The candidates: Honolulu City Councilman Charles Djou (R), former Rep. Ed Case (D), state senator Coleen Hanabusa (D).
The winner: Djou in a three-way with 40 percent.
The reasons: Republicans and third party groups cleverly drove down Case’s numbers, making sure that no Democrat could outmatch Djou in a first-of-its-kind mail-in election with no primary.
Did he hold it in 2010? No. In a two-way race, Hanabusa beat him by 6 points.
May 24, 2011: NY-26
The battlefield: The western suburbs of New York, which John McCain narrowly carried in 2008. The seat opened when Chris Lee resigned after his flirtations on Craiglist (he was married, and not a 40-year-old lobbyist; the profile said otherwise) were revealed by Gawker.

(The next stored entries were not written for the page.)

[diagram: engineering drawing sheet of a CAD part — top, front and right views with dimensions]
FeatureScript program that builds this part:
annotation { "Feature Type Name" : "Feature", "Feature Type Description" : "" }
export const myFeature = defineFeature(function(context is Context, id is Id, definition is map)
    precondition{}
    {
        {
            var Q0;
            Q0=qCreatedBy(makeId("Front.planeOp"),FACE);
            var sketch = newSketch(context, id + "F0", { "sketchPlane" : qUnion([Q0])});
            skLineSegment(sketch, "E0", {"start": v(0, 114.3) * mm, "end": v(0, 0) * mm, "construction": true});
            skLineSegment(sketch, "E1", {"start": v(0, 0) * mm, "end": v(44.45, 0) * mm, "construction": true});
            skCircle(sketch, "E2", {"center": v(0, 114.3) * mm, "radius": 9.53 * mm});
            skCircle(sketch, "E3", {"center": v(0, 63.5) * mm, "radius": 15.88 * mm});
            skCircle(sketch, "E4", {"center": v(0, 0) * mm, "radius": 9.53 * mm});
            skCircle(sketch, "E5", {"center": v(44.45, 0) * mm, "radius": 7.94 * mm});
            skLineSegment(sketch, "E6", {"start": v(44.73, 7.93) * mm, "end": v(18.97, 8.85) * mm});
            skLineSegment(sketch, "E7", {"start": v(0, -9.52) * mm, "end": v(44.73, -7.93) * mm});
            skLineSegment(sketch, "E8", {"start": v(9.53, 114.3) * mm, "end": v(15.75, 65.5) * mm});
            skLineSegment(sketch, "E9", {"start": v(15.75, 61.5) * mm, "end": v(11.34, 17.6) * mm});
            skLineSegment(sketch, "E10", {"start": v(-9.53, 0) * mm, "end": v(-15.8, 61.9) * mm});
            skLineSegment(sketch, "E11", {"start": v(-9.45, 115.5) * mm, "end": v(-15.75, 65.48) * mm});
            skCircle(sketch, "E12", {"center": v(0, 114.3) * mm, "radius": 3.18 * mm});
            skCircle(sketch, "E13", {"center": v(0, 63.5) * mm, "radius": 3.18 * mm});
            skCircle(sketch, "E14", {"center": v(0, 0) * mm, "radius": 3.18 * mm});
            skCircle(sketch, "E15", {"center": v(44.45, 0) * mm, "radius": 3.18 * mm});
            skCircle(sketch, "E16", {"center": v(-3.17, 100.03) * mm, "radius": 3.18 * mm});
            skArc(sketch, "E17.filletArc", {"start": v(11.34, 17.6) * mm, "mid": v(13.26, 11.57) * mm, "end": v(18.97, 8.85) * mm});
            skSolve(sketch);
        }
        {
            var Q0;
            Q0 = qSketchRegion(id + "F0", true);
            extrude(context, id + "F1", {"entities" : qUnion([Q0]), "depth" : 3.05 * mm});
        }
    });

The candidates: Erie County Clerk Kathy Hochul (D), Assemblywoman Jane Corwin (R), businessman and frequent candidate Jack Davis.
The winner: Hochul by 5 points.
The reasons: Hochul, an extremely adept pol (she’d previously been thought of as a candidate for county executive), managed to win a district she didn’t live in as Davis made a play for the anti-Washington vote, and Corwin got boxed in on the Ryan plan. Her demo argument, that to not support the Ryan plan was to support the slow death of Medicare, didn’t fly. She got entangled for days in a silly story involving a campaign aide coming up to Davis with a video camera, asking him why he dodged the debate, and getting shoved away.